**Exercise requirements**
Retype word for word the stretch of entries below from the line that has "tilt_deg: -39.6" through the line that has "f_number: 1.8", and omit the pictures.

**Input records**
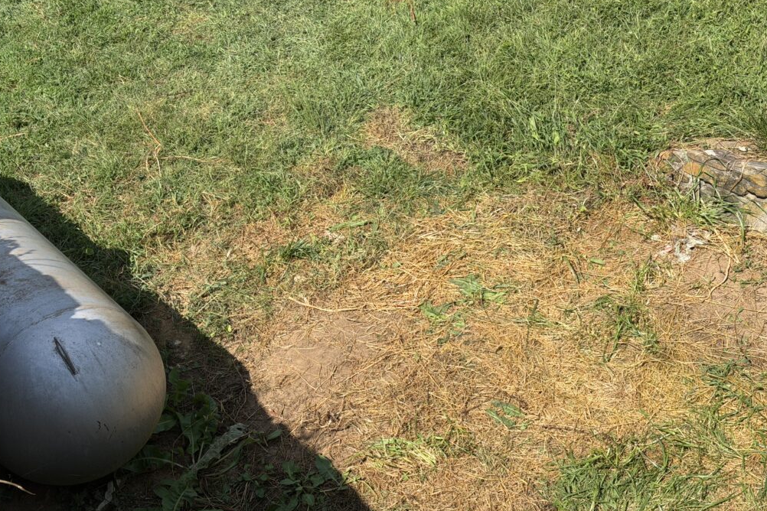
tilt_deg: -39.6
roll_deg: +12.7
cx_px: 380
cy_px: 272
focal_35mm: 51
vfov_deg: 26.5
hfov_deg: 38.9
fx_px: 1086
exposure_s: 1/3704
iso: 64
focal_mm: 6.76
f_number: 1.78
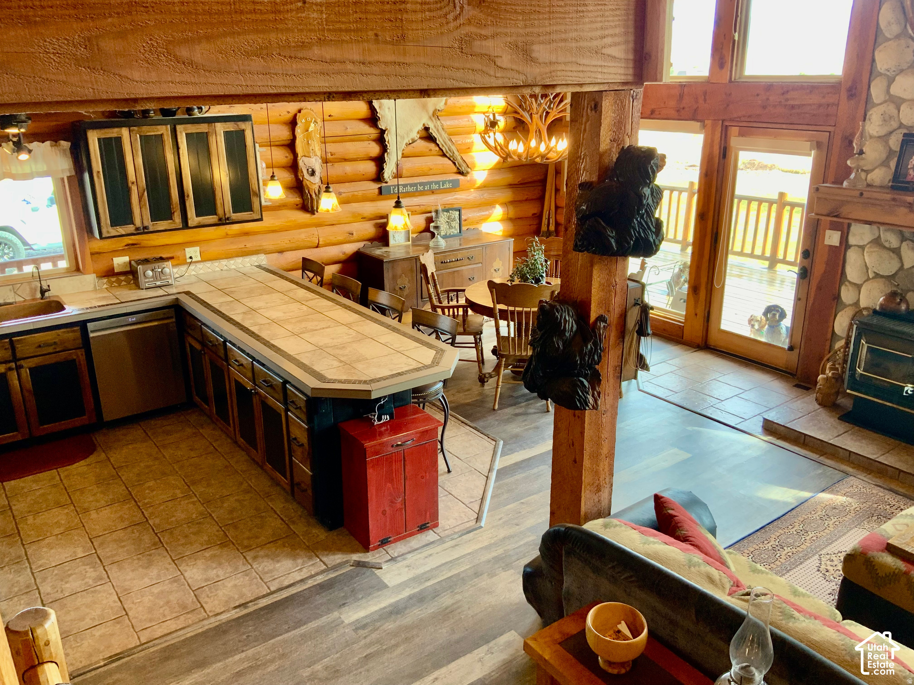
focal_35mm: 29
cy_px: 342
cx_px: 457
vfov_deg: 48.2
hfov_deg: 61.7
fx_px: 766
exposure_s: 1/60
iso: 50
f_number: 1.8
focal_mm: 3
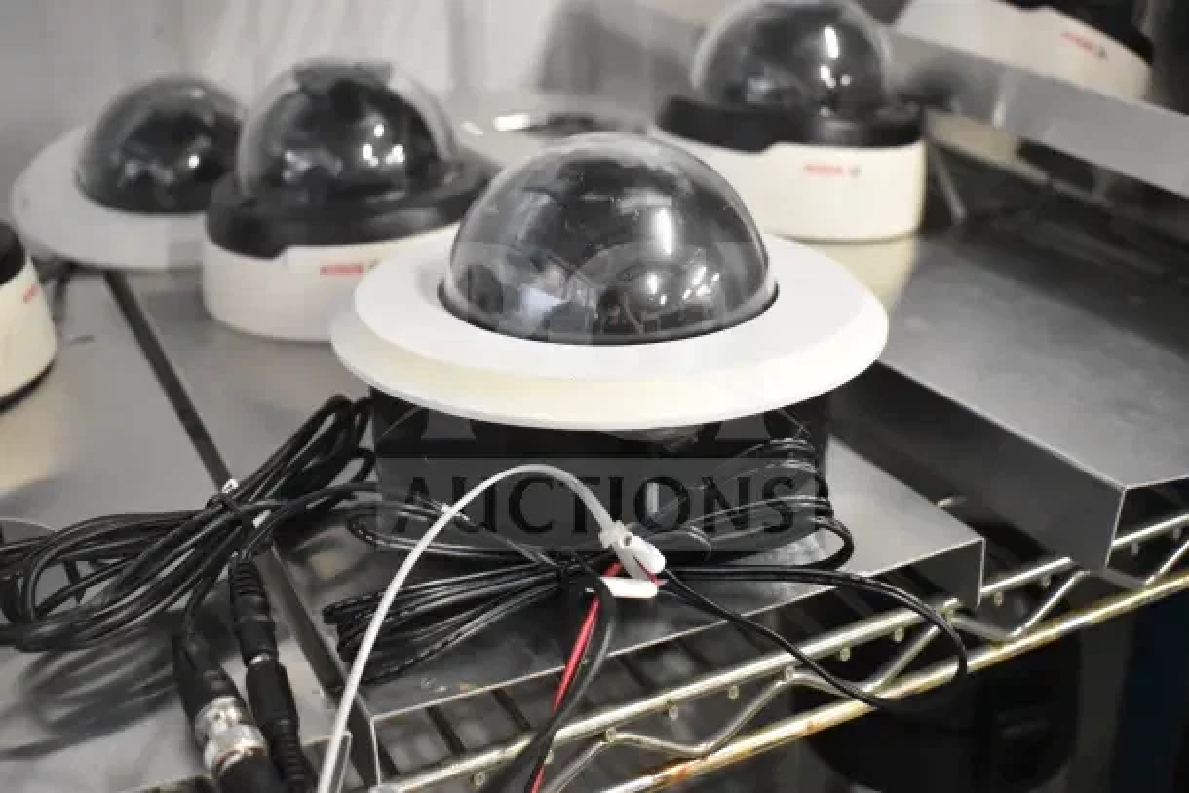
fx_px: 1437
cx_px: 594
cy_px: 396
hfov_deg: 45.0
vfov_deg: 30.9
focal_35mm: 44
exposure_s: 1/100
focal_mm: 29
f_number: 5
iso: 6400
...
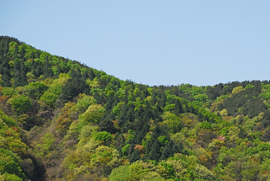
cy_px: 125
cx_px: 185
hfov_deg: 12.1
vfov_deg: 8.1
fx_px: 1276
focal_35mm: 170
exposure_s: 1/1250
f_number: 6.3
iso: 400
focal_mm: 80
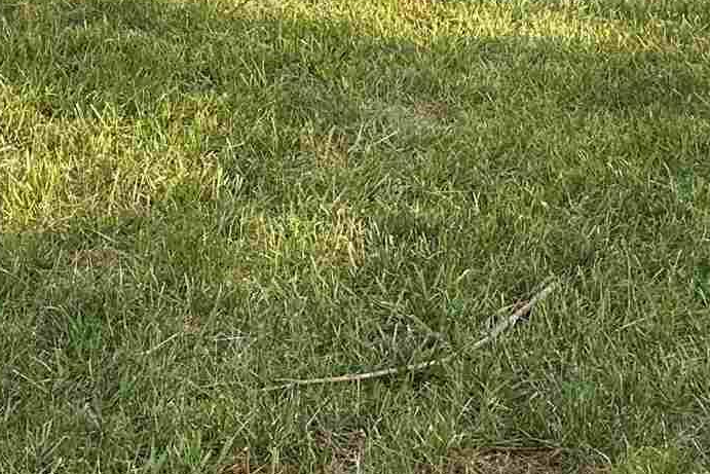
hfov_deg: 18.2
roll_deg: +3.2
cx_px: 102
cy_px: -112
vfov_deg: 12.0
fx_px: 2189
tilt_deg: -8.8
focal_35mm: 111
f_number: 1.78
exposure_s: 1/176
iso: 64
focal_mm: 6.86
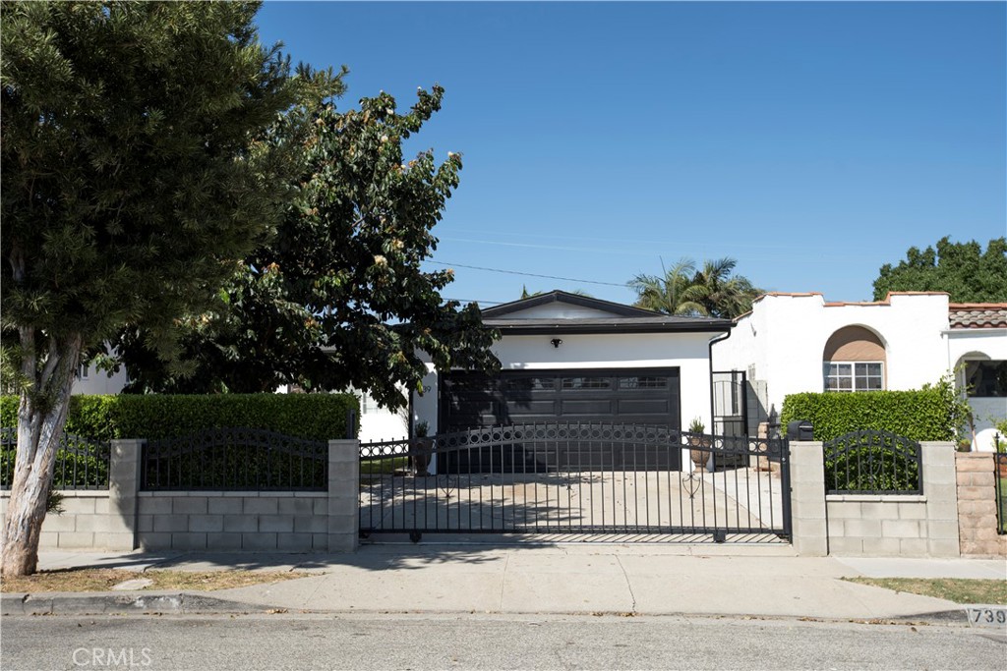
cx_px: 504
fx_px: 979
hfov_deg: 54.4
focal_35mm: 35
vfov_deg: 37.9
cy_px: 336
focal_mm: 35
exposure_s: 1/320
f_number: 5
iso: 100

**Expected answer**
tilt_deg: -39.6
roll_deg: +12.7
cx_px: 380
cy_px: 272
focal_35mm: 51
vfov_deg: 26.5
hfov_deg: 38.9
fx_px: 1086
exposure_s: 1/3704
iso: 64
focal_mm: 6.76
f_number: 1.78
focal_35mm: 29
cy_px: 342
cx_px: 457
vfov_deg: 48.2
hfov_deg: 61.7
fx_px: 766
exposure_s: 1/60
iso: 50
f_number: 1.8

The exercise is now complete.